ACTIVITY A: Print the collected data again line for line, from its first line through the line containing "Praias da Enseada e Boracéia", both ends included, and leave out the pictures.

PAGE TEXT:
....
CAM High Yield Weekly Insights


CAM High Yield Weekly Insights

Fund Flows & Issuance:  According to a Wells Fargo report, flows week to date were -$1.2 billion and year to date flows stand at -$40.9 billion.  New issuance for the week was $0.8 billion and year to date HY is at $158.9 billion, which is -31% over the same period last year. 

 

(Bloomberg)  High Yield Market Highlights

  • S. junk bonds appeared to be on the mend after the October tumult, with yields declining and returns rebounding across ratings yesterday. High yield is the only positive returning global fixed income segment this year, up 1.01% at the close yesterday.
  • Heightened volatility in October caused outflows from U.S. high- yield funds
  • October saw fourth biggest outflow on record with $4.93b for week ended Oct. 10
  • Investors pulled cash in three of the last five weeks in October
  • Supply drought is a dominant theme, with issuance down more than 30% year-over-year
  • Little issuance kicked off November after a slow October
  • Junk bonds are supported by low default rates, strong technicals, lack of supply, and steady GDP growth

 

(Bloomberg)  Junk Bonds Spooked by Worst October Since 2008 as Yields Spike 

  • October is typically a good month for high yield, but this October is on track for the biggest loss since December 2015 as equity volatility, earnings and trade worries weigh.
  • S. high yield’s 1.81 percent drop so far this month is exceeded only by the 1.87 percent decline for global high yield, making it the second-worst performer of all the main bond market indexes. October has been positive for high-yield bonds in every year since 2008, when the market tumbled almost 16 percent in the month.
  • The equity and oil slump, VIX jump and rising concerns about trade wars, Brexit and Italy all dented risk appetite in October.
  • The average yield jumped to almost 7 percent — from about 5.5 percent at the start of this year — the highest since July 2016. CCC yields crossed the 10 percent mark for the first time since Jan. 2017. This makes it more costly for lower-quality companies to raise new funds and pay down debt.
  • While junk bond yields rose and returns plummeted, there has been no panic selling. Some investors see this as a buying opportunity. Firm credit fundamentals, low default rates and a steady economy are critical factors favoring junk bonds.

 

(PR Newswire)  Olin Announces Third Quarter 2018 Earnings

  • Third quarter 2018 reported net income was $195.1 million, which compares to third quarter 2017 net income of $52.7 million.  Third quarter 2018 adjusted EBITDA was $398.3 million.  Third quarter 2017 adjusted EBITDA was $265.5 million.  Sales in the third quarter 2018 were $1,872.4 millioncompared to $1,554.9 million in the third quarter 2017.
  • John E. Fischer, Chairman, President and Chief Executive Officer, said, “During the third quarter, Olin achieved the highest adjusted EBITDA level since the acquisition of the DowDuPont Chlorine Products businesses.  Olin benefited from strong operating performances by both the Chlor Alkali Products and Vinyls and Epoxy businesses as well as improved chlorine, ethylene dichloride, and other chlorine-derivatives pricing.  We also made significant progress on our de-leveraging initiatives, repaying $170 millionduring the third quarter, thereby reducing debt by $250 million during the first nine months of 2018.
....
ACTIVITY B: Continue the high-yield market weekly insights text from where it stops.

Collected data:
....
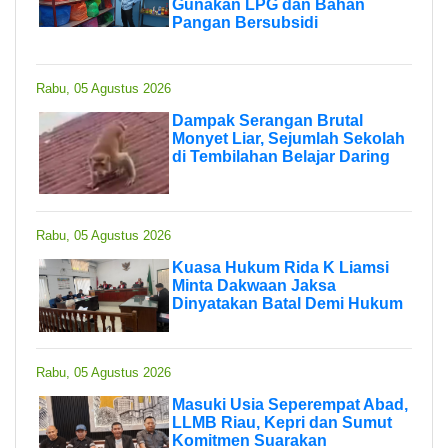
Gunakan LPG dan Bahan
Pangan Bersubsidi
Rabu, 05 Agustus 2026
Dampak Serangan Brutal
Monyet Liar, Sejumlah Sekolah
di Tembilahan Belajar Daring
Rabu, 05 Agustus 2026
Kuasa Hukum Rida K Liamsi
Minta Dakwaan Jaksa
Dinyatakan Batal Demi Hukum
Rabu, 05 Agustus 2026
Masuki Usia Seperempat Abad,
LLMB Riau, Kepri dan Sumut
Komitmen Suarakan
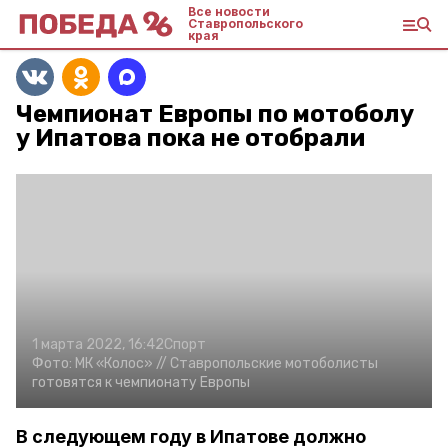
Все новости
Ставропольского
края
Чемпионат Европы по мотоболу
у Ипатова пока не отобрали
1 марта 2022, 16:42
Спорт
Фото:
МК «Колос»
// Ставропольские мотоболисты
готовятся к чемпионату Европы
В следующем году в Ипатове должно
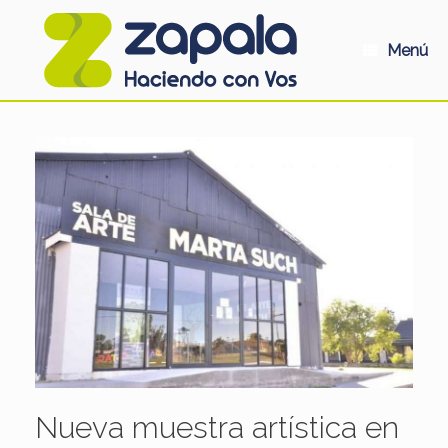
Saltar
al
contenido
Menú
Nueva muestra artística en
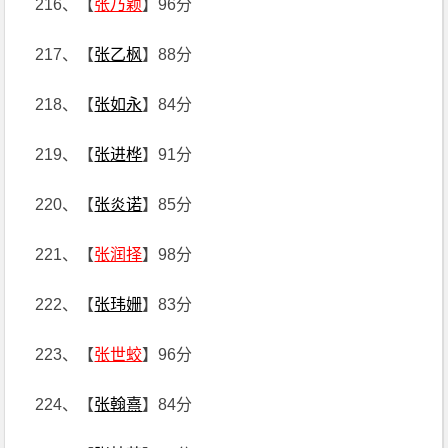
216、【
张乃颖
】96分
217、【
张乙枫
】88分
218、【
张如永
】84分
219、【
张进桦
】91分
220、【
张炎诺
】85分
221、【
张润择
】98分
222、【
张玮姗
】83分
223、【
张世蛟
】96分
224、【
张翰熹
】84分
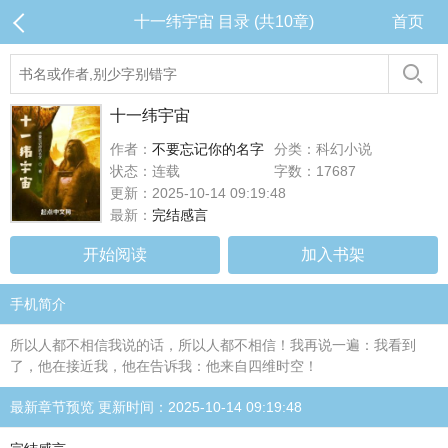
十一纬宇宙 目录 (共10章)
首页
十一纬宇宙
作者：
不要忘记你的名字
分类：科幻小说
状态：连载
字数：17687
更新：2025-10-14 09:19:48
最新：
完结感言
开始阅读
加入书架
手机简介
所以人都不相信我说的话，所以人都不相信！我再说一遍：我看到
了，他在接近我，他在告诉我：他来自四维时空！
最新章节预览 更新时间：2025-10-14 09:19:48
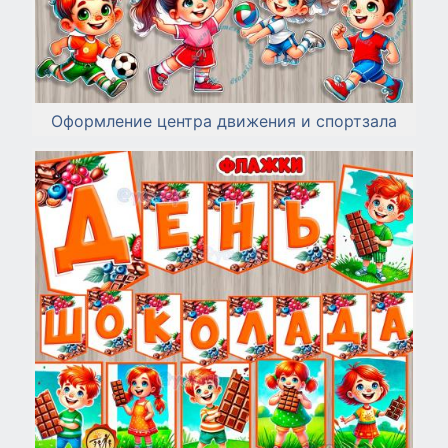
Оформление центра движения и спортзала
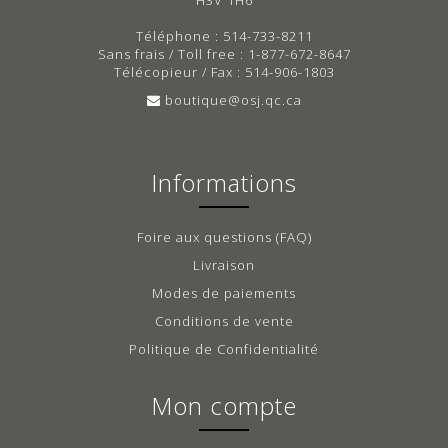
Téléphone : 514-733-8211
Sans frais / Toll free : 1-877-672-8647
Télécopieur / Fax : 514-906-1803
boutique@osj.qc.ca
Informations
Foire aux questions (FAQ)
Livraison
Modes de paiements
Conditions de vente
Politique de Confidentialité
Mon compte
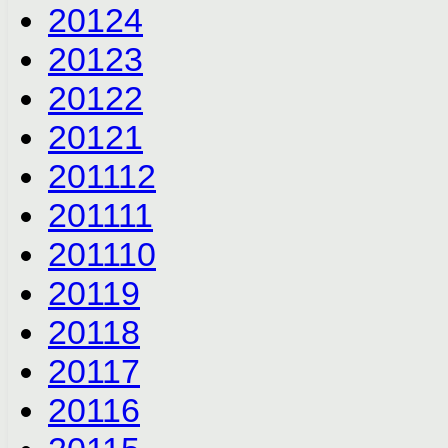
2012
4
2012
3
2012
2
2012
1
2011
12
2011
11
2011
10
2011
9
2011
8
2011
7
2011
6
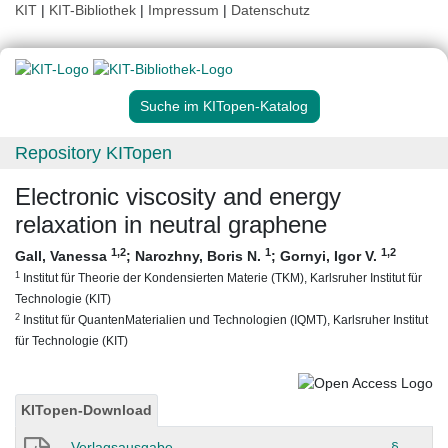
KIT
|
KIT-Bibliothek
|
Impressum
|
Datenschutz
Suche im KITopen-Katalog
Repository KITopen
Electronic viscosity and energy
relaxation in neutral graphene
1
,2
1
1
,2
Gall, Vanessa
;
Narozhny, Boris N.
;
Gornyi, Igor V.
1
Institut für Theorie der Kondensierten Materie (TKM), Karlsruher Institut für
Technologie (KIT)
2
Institut für QuantenMaterialien und Technologien (IQMT), Karlsruher Institut
für Technologie (KIT)
KITopen-Download
Verlagsausgabe
§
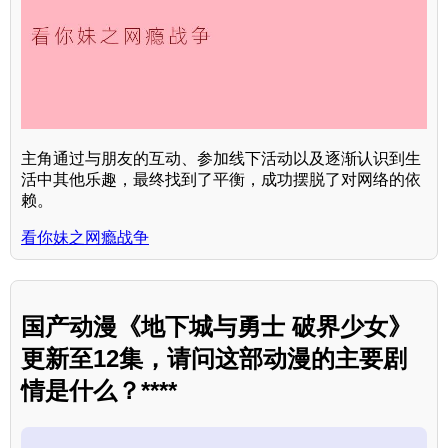
主角通过与朋友的互动、参加线下活动以及逐渐认识到生
活中其他乐趣，最终找到了平衡，成功摆脱了对网络的依
赖。
看你妹之网瘾战争
国产动漫《地下城与勇士 破界少女》
更新至12集，请问这部动漫的主要剧
情是什么？****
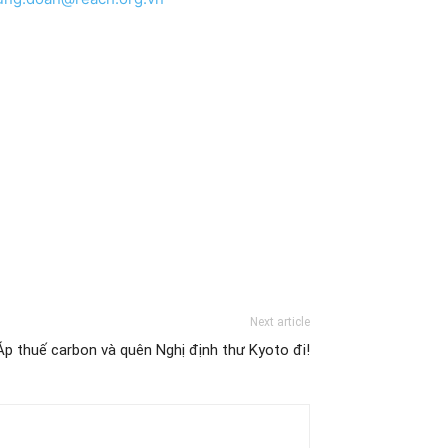
Next article
Áp thuế carbon và quên Nghị định thư Kyoto đi!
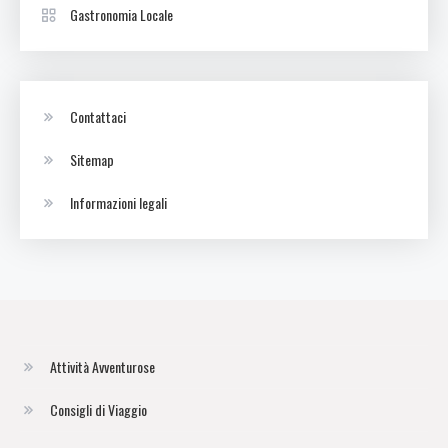
Gastronomia Locale
Contattaci
Sitemap
Informazioni legali
Attività Avventurose
Consigli di Viaggio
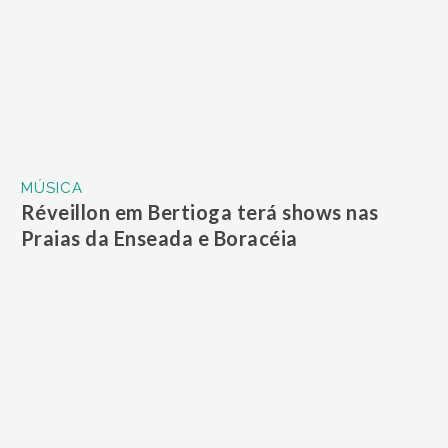
MÚSICA
Réveillon em Bertioga terá shows nas
Praias da Enseada e Boracéia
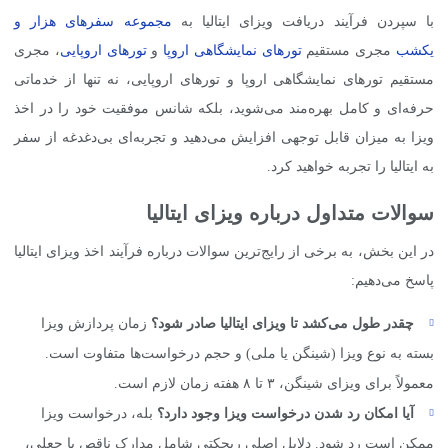
با سپردن فرآیند دریافت ویزای ایتالیا به
مجموعه سفرهای هزار و
یکشب
مجری مستقیم
تورهای نمایشگاهی اروپا
و
تورهای اروپایی
، مجری
مستقیم تورهای نمایشگاهی اروپا و تورهای اروپایی، نه تنها از خدماتی
حرفه‌ای و کامل بهره‌مند می‌شوید، بلکه شانس موفقیت خود را در اخذ
ویزا به میزان قابل توجهی افزایش می‌دهید و تجربه‌ای بی‌دغدغه از سفر
به ایتالیا را تجربه خواهید کرد.
سوالات متداول درباره ویزای ایتالیا
در این بخش، به برخی از رایج‌ترین سوالات درباره فرآیند اخذ ویزای ایتالیا
پاسخ می‌دهیم:
چقدر طول می‌کشد تا ویزای ایتالیا صادر شود؟
زمان پردازش ویزا
بسته به نوع ویزا (شینگن یا ملی) و حجم درخواست‌ها متفاوت است.
معمولاً برای ویزای شینگن، ۳ تا ۸ هفته زمان لازم است.
آیا امکان رد شدن درخواست ویزا وجود دارد؟
بله، درخواست ویزا
ممکن است رد شود. دلایل اصلی ریجکتی شامل مدارک ناقص یا جعلی،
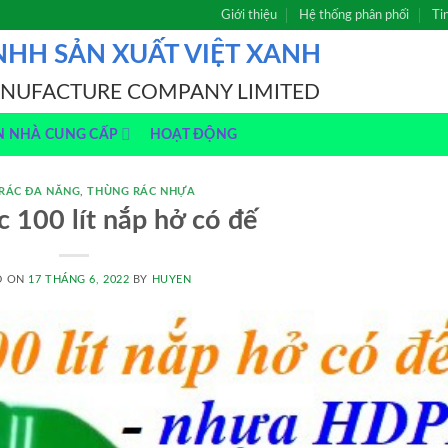
Giới thiệu
Hệ thống phân phối
Ti
NHH SẢN XUẤT VIỆT XANH
ANUFACTURE COMPANY LIMITED
N NHÀ CUNG CẤP
HOẠT ĐỘNG
RÁC ĐA NĂNG
,
THÙNG RÁC NHỰA
c 100 lít nắp hở có đế
D ON
17 THÁNG 6, 2022
BY
HUYEN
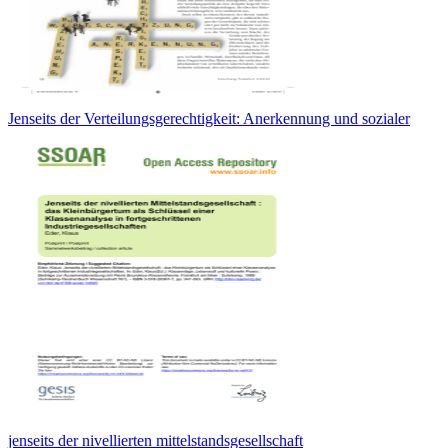
Jenseits der Verteilungsgerechtigkeit: Anerkennung und sozialer
jenseits der nivellierten mittelstandsgesellschaft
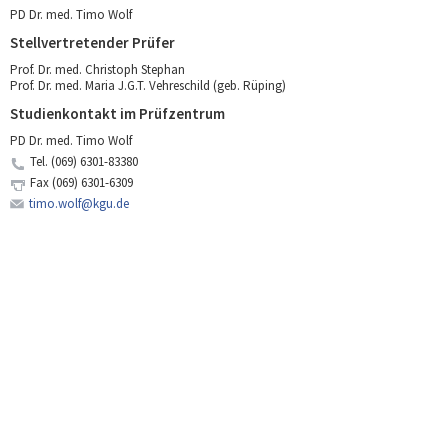
PD Dr. med. Timo Wolf
Stellvertretender Prüfer
Prof. Dr. med. Christoph Stephan
Prof. Dr. med. Maria J.G.T. Vehreschild (geb. Rüping)
Studienkontakt im Prüfzentrum
PD Dr. med. Timo Wolf
Tel.
(069) 6301-83380
Fax
(069) 6301-6309
timo.wolf@kgu.de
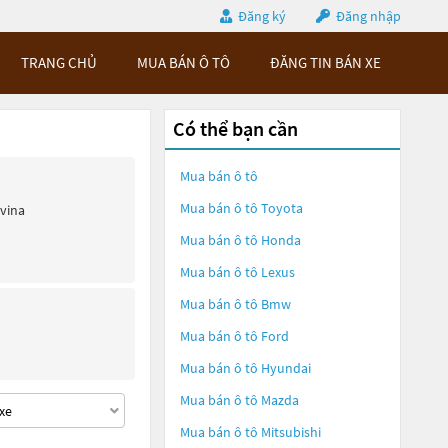
Đăng ký
Đăng nhập
TRANG CHỦ
MUA BÁN Ô TÔ
ĐĂNG TIN BÁN XE
Có thể bạn cần
Mua bán ô tô
Mua bán ô tô
Toyota
ivina
Mua bán ô tô
Honda
Mua bán ô tô
Lexus
Mua bán ô tô
Bmw
Mua bán ô tô
Ford
Mua bán ô tô
Hyundai
Mua bán ô tô
Mazda
Mua bán ô tô
Mitsubishi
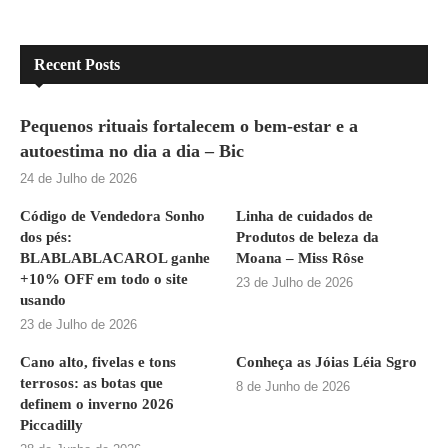
Recent Posts
Pequenos rituais fortalecem o bem-estar e a
autoestima no dia a dia – Bic
24 de Julho de 2026
Código de Vendedora Sonho
Linha de cuidados de
dos pés:
Produtos de beleza da
BLABLABLACAROL ganhe
Moana – Miss Rôse
+10% OFF em todo o site
23 de Julho de 2026
usando
23 de Julho de 2026
Cano alto, fivelas e tons
Conheça as Jóias Léia Sgro
terrosos: as botas que
8 de Junho de 2026
definem o inverno 2026
Piccadilly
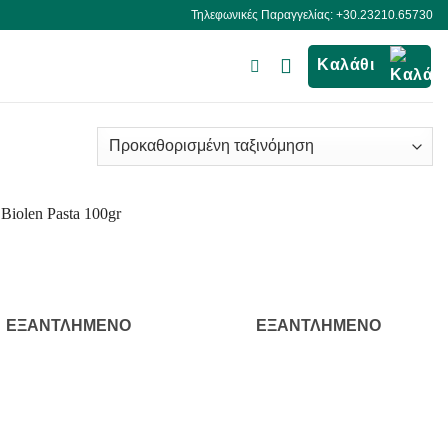
Τηλεφωνικές Παραγγελίας: +30.23210.65730
Καλάθι
ΕΞΑΝΤΛΗΜΈΝΟ
ΕΞΑΝΤΛΗΜΈΝΟ
+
....
EXPECTED OUTPUT A:
Gunakan LPG dan Bahan
Pangan Bersubsidi
Rabu, 05 Agustus 2026
Dampak Serangan Brutal
Monyet Liar, Sejumlah Sekolah
di Tembilahan Belajar Daring
Rabu, 05 Agustus 2026
Kuasa Hukum Rida K Liamsi
Minta Dakwaan Jaksa
Dinyatakan Batal Demi Hukum
Rabu, 05 Agustus 2026
Masuki Usia Seperempat Abad,
LLMB Riau, Kepri dan Sumut
Komitmen Suarakan
Все новости
Ставропольского
края
Чемпионат Европы по мотоболу
у Ипатова пока не отобрали
1 марта 2022, 16:42
Спорт
Фото:
МК «Колос»
// Ставропольские мотоболисты
готовятся к чемпионату Европы
В следующем году в Ипатове должно
Saltar
al
contenido
Menú
Nueva muestra artística en
216、【
张乃颖
】96分
217、【
张乙枫
】88分
218、【
张如永
】84分
219、【
张进桦
】91分
220、【
张炎诺
】85分
221、【
张润择
】98分
222、【
张玮姗
】83分
223、【
张世蛟
】96分
224、【
张翰熹
】84分
十一纬宇宙 目录 (共10章)
首页
十一纬宇宙
作者：
不要忘记你的名字
分类：科幻小说
状态：连载
字数：17687
更新：2025-10-14 09:19:48
最新：
完结感言
开始阅读
加入书架
手机简介
所以人都不相信我说的话，所以人都不相信！我再说一遍：我看到
了，他在接近我，他在告诉我：他来自四维时空！
最新章节预览 更新时间：2025-10-14 09:19:48
Оформление центра движения и спортзала
Téléphone : 514-733-8211
Sans frais / Toll free : 1-877-672-8647
Télécopieur / Fax : 514-906-1803
boutique@osj.qc.ca
Informations
Foire aux questions (FAQ)
Livraison
Modes de paiements
Conditions de vente
Politique de Confidentialité
Mon compte
2012
4
2012
3
2012
2
2012
1
2011
12
2011
11
2011
10
2011
9
2011
8
2011
7
2011
6
KIT
|
KIT-Bibliothek
|
Impressum
|
Datenschutz
Suche im KITopen-Katalog
Repository KITopen
Electronic viscosity and energy
relaxation in neutral graphene
1
,2
1
1
,2
Gall, Vanessa
;
Narozhny, Boris N.
;
Gornyi, Igor V.
1
Institut für Theorie der Kondensierten Materie (TKM), Karlsruher Institut für
Technologie (KIT)
2
Institut für QuantenMaterialien und Technologien (IQMT), Karlsruher Institut
für Technologie (KIT)
KITopen-Download
Verlagsausgabe
§
主角通过与朋友的互动、参加线下活动以及逐渐认识到生
活中其他乐趣，最终找到了平衡，成功摆脱了对网络的依
赖。
看你妹之网瘾战争
国产动漫《地下城与勇士 破界少女》
更新至12集，请问这部动漫的主要剧
情是什么？****
Next article
Áp thuế carbon và quên Nghị định thư Kyoto đi!
Gastronomia Locale
Contattaci
Sitemap
Informazioni legali
Attività Avventurose
Consigli di Viaggio
MÚSICA
Réveillon em Bertioga terá shows nas
Praias da Enseada e Boracéia

EXPECTED OUTPUT B:
  • We now believe full year 2018 adjusted EBITDA will be approximately $1.26 billionwith upside opportunities and downside risks of approximately 2%. This reflects higher than previously anticipated ethylene costs, resulting from increased ethane prices, of approximately $25 million, lower expected caustic soda pricing of approximately $45 million, and lower Winchester results due to decreased commercial ammunition demand of approximately $15 million. “
  • Despite near-term declines in caustic soda prices, Olin continues to believe that the long-term supply and demand fundamentals for caustic soda remain positive.  Long-term caustic soda demand growth from alumina, pulp and paper and inorganic chemicals is forecast to exceed long-term chlorine growth from PVC, water treatment, urethanes and refrigerants.  The combination of steady global demand growth, chlor alkali capacity reductions in North America, Europeand China over the last two years, and minimal capacity additions support a favorable caustic soda outlook.  Olin expects continued improvement in caustic soda pricing during the next several years.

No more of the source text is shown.